Umm Mousa, 50, a woman from the villages of al-Yarmouk Plain, told Enab Baladi, “We used to dispense with the rice in the basket, but after its prices rose in the market, we went back to cooking with it, despite its badness.”

Umm Mousa sells three liters of cooking oil and buys sugar instead after reducing its quantities from the components of the food basket.

The price of one kilo of sugar reached about 3,500 Syrian pounds in the local market, while a kilo of chickpeas reached 6000 pounds (1 USD is trading for about 3,800 SYP).

The price of rice varies according to its quality, as the price of 1 kilo is not less than 3,500 SYP, and it may reach 12,000 SYP.

Rice has economic and social importance in Daraa, where most of the rural communities mainly depend on it for their daily food, and it is one of the most consumed materials in the southern region.

Reduce cooking oil quota

Residents of the towns of Tal Shihab, Zayzun, al-Ajami, and Nahj were surprised by a new reduction in the components of the food basket, including frying oil.

The Red Crescent workers distributed 4 liters of frying oil instead of 6, and the amount of sugar was raised from 1 kg to 3.

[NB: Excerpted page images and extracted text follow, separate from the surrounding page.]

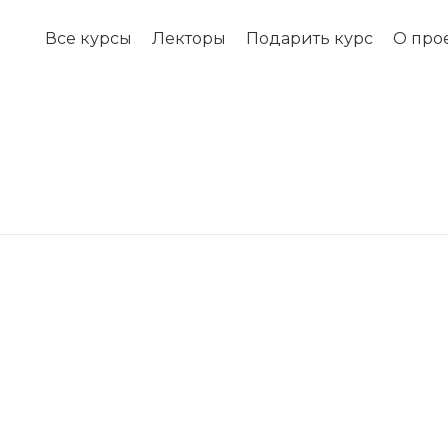
Все курсы
Лекторы
Подарить курс
О про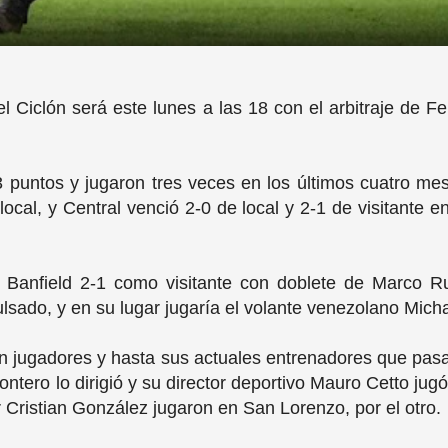
el Ciclón será este lunes a las 18 con el arbitraje de 
3 puntos y jugaron tres veces en los últimos cuatro me
local, y Central venció 2-0 de local y 2-1 de visitante 
 Banfield 2-1 como visitante con doblete de Marco R
ulsado, y en su lugar jugaría el volante venezolano Mic
n jugadores y hasta sus actuales entrenadores que pasa
ontero lo dirigió y su director deportivo Mauro Cetto jug
 Cristian González jugaron en San Lorenzo, por el otro.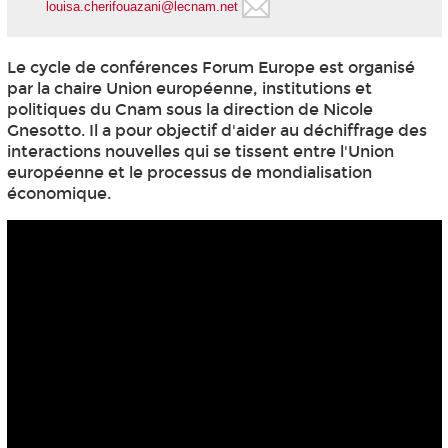
louisa.cherifouazani@lecnam.net
Le cycle de conférences Forum Europe est organisé
par la chaire Union européenne, institutions et
politiques du Cnam sous la direction de Nicole
Gnesotto. Il a pour objectif d'aider au déchiffrage des
interactions nouvelles qui se tissent entre l'Union
européenne et le processus de mondialisation
économique.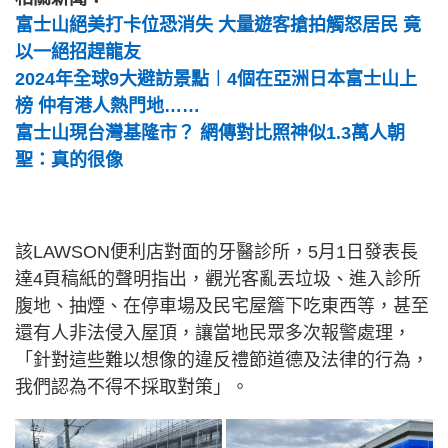
富士山絕美打卡位恐消失 大量遊客搶拍觸怒居民 竟
以一絕招趕龍友
2024年全球9大避訪景點︱4個在亞洲日本富士山上
榜 仲有港人熱門地……
富士山現台灣基隆市？ 網傳對比照神似1.3萬人朝
聖：真的很像
該LAWSON便利店對面的牙醫診所，5月1日發表長
達4頁稿紙的聲明指出，觀光客亂丟垃圾、進入診所
腹地、抽煙、在停車場及民宅屋簷下吃東西等，甚至
還有人非法侵入屋頂，讓當地民眾多次報警處理，
「針對這些難以想像的違反禮節道德及法律的行為，
我們認為不得不採取對策」。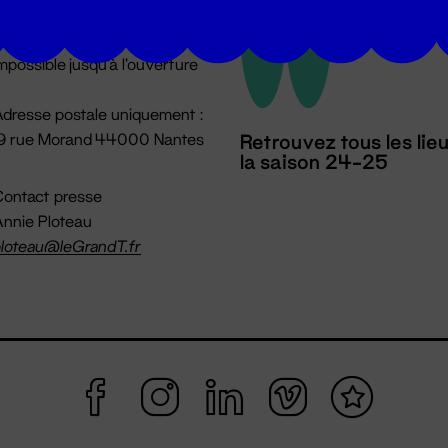
u lundi au vendredi 14h → 18h
 Accueil physique
mpossible jusqu'à l'ouverture
dresse postale uniquement :
19 rue Morand 44000 Nantes
Retrouvez tous les lie
la saison 24-25
ontact presse
nnie Ploteau
loteau@leGrandT.fr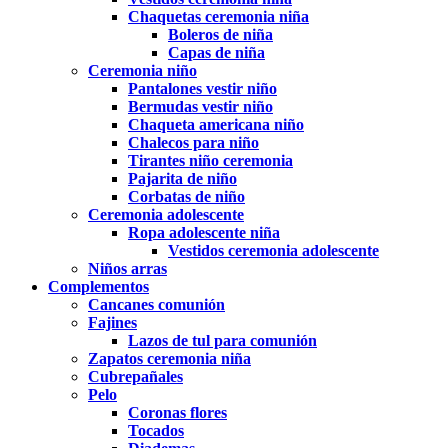
Chaquetas ceremonia niña
Boleros de niña
Capas de niña
Ceremonia niño
Pantalones vestir niño
Bermudas vestir niño
Chaqueta americana niño
Chalecos para niño
Tirantes niño ceremonia
Pajarita de niño
Corbatas de niño
Ceremonia adolescente
Ropa adolescente niña
Vestidos ceremonia adolescente
Niños arras
Complementos
Cancanes comunión
Fajines
Lazos de tul para comunión
Zapatos ceremonia niña
Cubrepañales
Pelo
Coronas flores
Tocados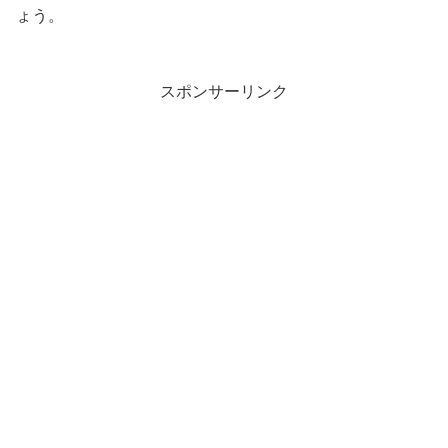
ょう。
スポンサーリンク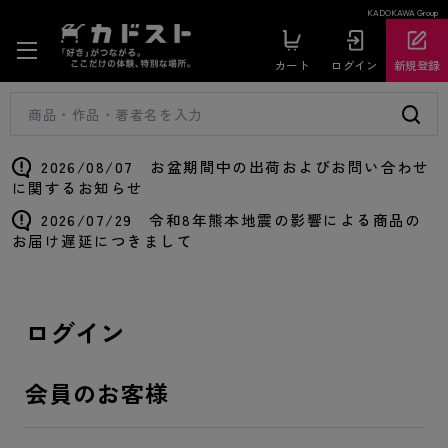
KADOKAWA Group
カート
ログイン
新規登録
2026/08/07 お盆期間中の出荷およびお問い合わせ
に関するお知らせ
2026/07/29 令和8年熊本地震の影響による商品の
お届け遅延につきまして
ログイン
会員のお客様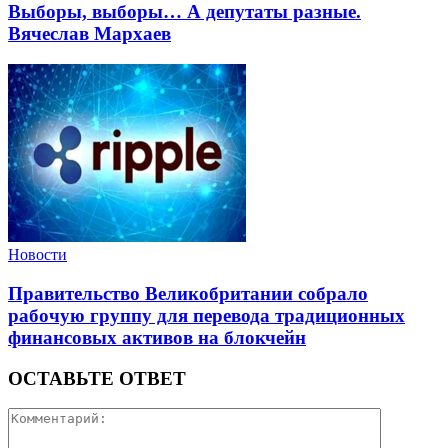
Выборы, выборы… А депутаты разные.
Вячеслав Мархаев
Новости
Правительство Великобритании собрало
рабочую группу для перевода традиционных
финансовых активов на блокчейн
ОСТАВЬТЕ ОТВЕТ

The reasons for the cut in the food rations were not known, according to what a local committee member said to Enab Baladi, who asked the staff of the Red Crescent about the reason for the reduction, but their answer was, “We do not know.”

Cooking oil is an essential component in the food basket, and without it, it becomes worthless, according to what some residents expressed in their complaints to Enab Baladi.

They added that reducing two liters of frying oil means reducing its value by 30,000 Syrian pounds, and thus the residents will be obliged to buy their needed oil from the local market.

Fears of more cuts

Daraa residents are afraid of a steady reduction of the items of the food basket, especially cooking oil and flour.

Each aid ration contains 15 kg s of flour, 6 liters of cooking oil, sugar, rice, and salt.

The price of 1 liter of cooking oil reached 15,000 Syrian pounds, and 1 kilo of flour reached 2,500 Syrian pounds.

There are those who wait for the food basket in order to obtain oil, flour, and sugar, and there are those who sell half of the quantity to be able to secure the requirements of their living, and despite the long periods between the delivery of food baskets, they are of great importance to the population.

The distribution of food rations is supervised by local committees, which receive them from the Red Crescent centers and deliver them to the home of each beneficiary, provided that he pays the transportation fees, which reach 3,000 Syria pounds for each ration.

Before the Syrian regime forces took control of the southern region in 2018, relief organizations used to enter each village separately and supervise distribution free of charge.

The aid was distributed regularly every month and was richer in food components, according to what the residents said during an opinion poll conducted by Enab Baladi.

For the first time, the UN Security Council authorized a cross-border aid operation to Syria in 2014 at four points, which are the al-Ramtha border crossing with Jordan, the al-Yarubiyah border crossing with Iraq, and Bab al-Salama and Bab al-Hawa crossings with Turkey.

The aid continued through the four points until 2020, after which it was limited to the Bab al-Hawa crossing with Turkey after a Russian-Chinese veto of cross-border aid.

First place in food insecurity

Joyce Msuya, Assistant Secretary-General of the United Nations, said last February, as part of her briefing to the UN Security Council, that the Syrians need humanitarian assistance now more than ever.

About 14.6 million Syrians will depend on aid this year, an increase of 9 percent over 2021, and an increase of 32 percent over 2020, according to the UN’s official website.

The Syrian families now spend, on average, 50 percent more than they earn, which means borrowing money to make ends meet, and this has led to “unbearable choices,” including taking children, especially girls, out of school and increasing child marriage, Msuya added.

Syria ranks first among the ten most food-insecure countries in the world, and 12 million Syrians suffer from limited and uncertain access to food.